Hollywood celebrities have a history of self-aggrandizement while practicing stunning hypocrisy. Pitt, for example, has been an outspoken critic of those who ignore the dangers of climate change. And yet according to Architectural Digest, the actor and his ex-wife, Angelina Jolie, lived in five different houses at the time of their divorce two years ago. They lived in two properties in California, one in New York City, another in France, and a 7,000-square foot home in New Orleans' French Quarter. The home in France had 35 rooms, a helicopter pad, multiple swimming pools and is worth $60 million. According to US Weekly, Pitt and Jolie used their private jet to travel back and forth to their houses across the globe. Pitt leaves quite the carbon footprint for someone lecturing the rest of us about the dangers of climate change.

Pitt's foundation claimed to have raised and spent more than $25 million to build more than 100 environmentally friendly houses in New Orleans after Katrina. Those who were low-income and lost their homes to Katrina were eligible to buy the houses.

But now some homeowners say their places are falling apart. They say they're moldy, leaky, and structurally collapsing. Understandably, they're suing Pitt and his foundation.

But Pitt's legal team filed a motion this past week asking a judge to remove the actor from the class-action lawsuit, claiming homeowners have not mustered "a single factual allegation that Mr. Pitt made any promise" to any of them about the houses. In a recent legal filing, Pitt's foundation admitted knowing of problems with the houses it built as early as 2009. But owners say Pitt has ignored them and refused to make repairs. They claim the actor had to know about the houses falling apart since he's the founder and director of the foundation that built them.

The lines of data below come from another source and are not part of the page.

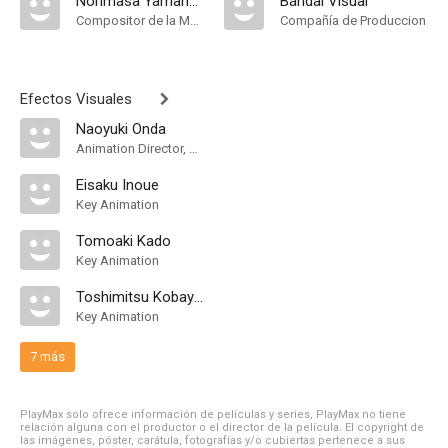
Norimasa Yamanaka
Bandai Visual
Compositor de la Música Original
Compañía de Produccion
Efectos Visuales
Naoyuki Onda
Animation Director, Character Designer
Eisaku Inoue
Key Animation
Tomoaki Kado
Key Animation
Toshimitsu Kobayashi
Key Animation
7 más
PlayMax solo ofrece información de películas y series, PlayMax no tiene
relación alguna con el productor o el director de la película. El copyright de
las imágenes, póster, carátula, fotografías y/o cubiertas pertenece a sus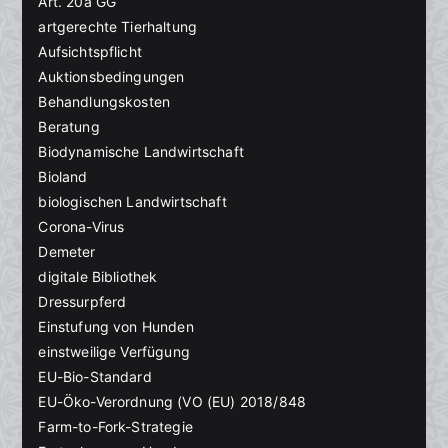
Art. 20a GG
artgerechte Tierhaltung
Aufsichtspflicht
Auktionsbedingungen
Behandlungskosten
Beratung
Biodynamische Landwirtschaft
Bioland
biologischen Landwirtschaft
Corona-Virus
Demeter
digitale Bibliothek
Dressurpferd
Einstufung von Hunden
einstweilige Verfügung
EU-Bio-Standard
EU-Öko-Verordnung (VO (EU) 2018/848
Farm-to-Fork-Strategie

But Pitt, whose estimated worth exceeds $250 million, argued through his lawyers he was only the director and founder of the foundation and thus not legally responsible to individual homeowners.

The homeowners argue Pitt claimed personal credit for the rebuilding effort and benefited from significant free publicity. Pitt wasn't shy about basking in the glory, doing several interviews with media outlets about the rebuilding effort.

"While plaintiffs urge that certain generic and innocuous statements Mr. Pitt allegedly made to the press somehow give rise to claims against him individually, this is simply unsupportable," claimed Pitt's attorneys in a recent court filing.

Pitt's foundation is now suing the architect that designed the poorly constructed houses. Pitt's foundation estimates repairing the homes could cost as much as $20 million. That's $5 million less than the $25 million Pitt is paid on average per movie.

Pitt was invited to The White House and Capitol Hill to tell us all about the environmentally friendly houses he unselfishly built for Katrina victims back in 2007. Then-Speaker of the House Nancy Pelosi, a California Democrat, praised Pitt for helping Katrina victims.

"Brad is a real hero for the people of New Orleans and a real role model for the country," said Pelosi.

Was it the prospect of that acclaim that motivated Pitt to take on the project in the first place or did he do it solely out of concern for Katrina victims? We'll never know for sure. Only Pitt knows.

But what we do know now is that Pitt has washed his hands of all of this. And thanks to his foundation, some who lost their previous homes to Katrina now find themselves paying a mortgage on a house that's falling apart.